However blocks are special forms of the language, unless reified to procs they can only be passed as parameter (not returned), and a method can only take one block. They also have some oddities in how they interact with parameters (unless reified to lambda procs).
[1] because Ruby has something called "lambda procs"
let isLarge = a => a>100;
numbers.filter(isLarge)
Blocks let you do the same but without extracting the body as cleanly. Maybe it’s a chronological issue, where Ruby was born at a time when the above wasn’t commonplace?
>When you write 5.times { puts “Hello” }, you don’t think “I’m calling the times method and passing it a block.” You think “I’m doing something 5 times.”
I’m of two minds about this.
On the one hand, I do agree that aesthetically Ruby looks very clean and pleasing. On the other, I always feel like the mental model I have about a language is usually “dirtied” to improve syntax.
The value 5 having a method, and that method being an iterator for its value, is kinda weird in any design sense and doesn’t seem to fix any architectural order you might expect, it’s just there because the “hack” results in pretty text when used.
These magical tricks are everywhere in the language with missing_method and the like, and I guess there’s a divide between programmers’ minds when some go “oh that’s nice” and don’t care how the magic is done, and others are naturally irked by the “clever twists”.
I don't think this is particularly weird, in Ruby at least. The language follows object orientation to its natural conclusion, which is that everything is an object, always. There is no such thing as "just data" in Ruby, because everything is an object. Even things that would just be an `int` in most other languages are actually objects, and so they have methods. The `times` method exists on the Integer classes because doing something exactly an integer number of times happens a lot in practice.
The issue is more with this part:
>The `times` method exists on the Integer classes because doing something exactly an integer number of times happens a lot in practice.
It is practical, but it breaks the conceptual model in that it is a hard sell that “times” is a property over the “5” object.
The result is cleaner syntax, I know, but there is something in these choices that still feels continually “hacky/irky” to me.
This adds some complexity in the language, but it means that it’s far more expressive. In Ruby you can with nothing but Array#each write idiomatic code which reads very similar to other traditional languages with loops and statements.
let isLarge = a => a>100;
as a lambda and call via #call or the shorthand syntax .(): is_large = ->(a) { a > 100 }
is_large.call(1000)
# => true
is_large.(1000)
# => true
I find the .() syntax a bit odd, so I prefer #call, but that's a personal choice. Either way, it mixes-and-matches nicely with any class that has a #call method, and so it allows nice polymorphic mixtures of lambdas and of objects/instances that have a method named 'call'. Also very useful for injecting behavior (and mocking behavior in tests).Additionally, you can even take a reference to a method off of an object, and pass them around as though they are a callable lambda/block:
class Foo
def bar = 'baz'
end
foo_instance = Foo.new
callable_bar = foo_instance.method(:bar)
callable_bar.call
# => 'baz'
This ability to pull a method off is useful because any method which receives block can also take a "method object" and be passed to any block-receiving method via the "block operator" of '&' (example here is passing an object's method to Array#map as a block): class UpcaseCertainLetters
def initialize(letters_to_upcase)
@letters_to_upcase = letters_to_upcase
end
def format(str)
str.chars.map do |char|
@letters_to_upcase.include?(char) ? char.upcase : char
end.join
end
end
upcase_vowels = UpcaseCertainLetters.new("aeiuo").method(:format)
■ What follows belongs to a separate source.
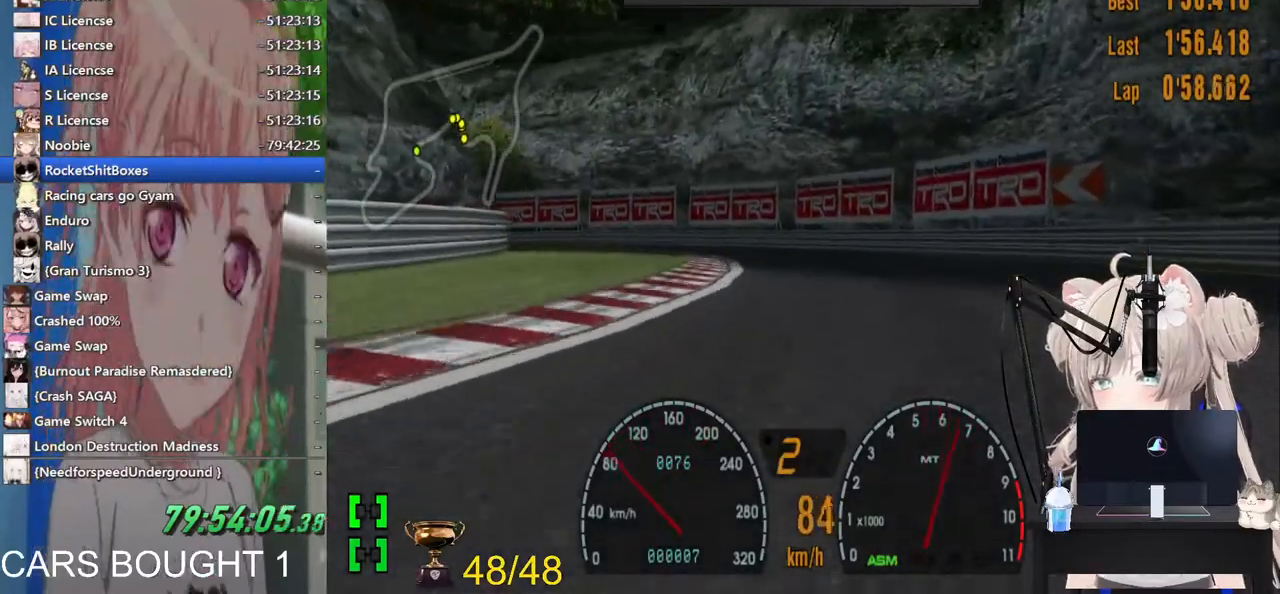
{"dt_ms": 500, "buttons": [], "left_stick": "up-left", "right_stick": "center", "events": []}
['foo', 'bar', 'baz'].map(&upcase_vowels)
# => ['fOO', 'bAr', 'bAz']
This '&' operator is the same as the one that lets you call instance methods by converting a symbol of a method name into a block for an instance method on an object: (0..10).map(&:even?)
# => [true, false, true, false, true, false, true, false, true, false, true]
And doing similar, but with a lambda: is_div_five = ->(num) { num % 5 == 0 }
(0..10).map(&is_div_five)
# => [true, false, false, false, false, true, false, false, false, false, true]
In addition they have nonlocal return semantics, somewhat like a simple continuation, making them ideal for inline iteration and folding, which is how most new Rubyists first encounter them, but also occasionally a source of surprise and confusion, most notably if one mistakenly conflates return with result. Ruby does separately have callcc for more precise control over stack unwinding, although it’s a little known feature.
That said, we don't need just one programming language. Perhaps Ruby is easier to learn for those new to programming and we should introduce it to students.
stonecharioteer•3d ago
pjmlp•1h ago
frou_dh•37m ago
stonecharioteer•13m ago
janfoeh•1h ago
I still love this language to bits, and it was fun to relive that moment vicariously through someone elses eyes. Thanks for writing it up!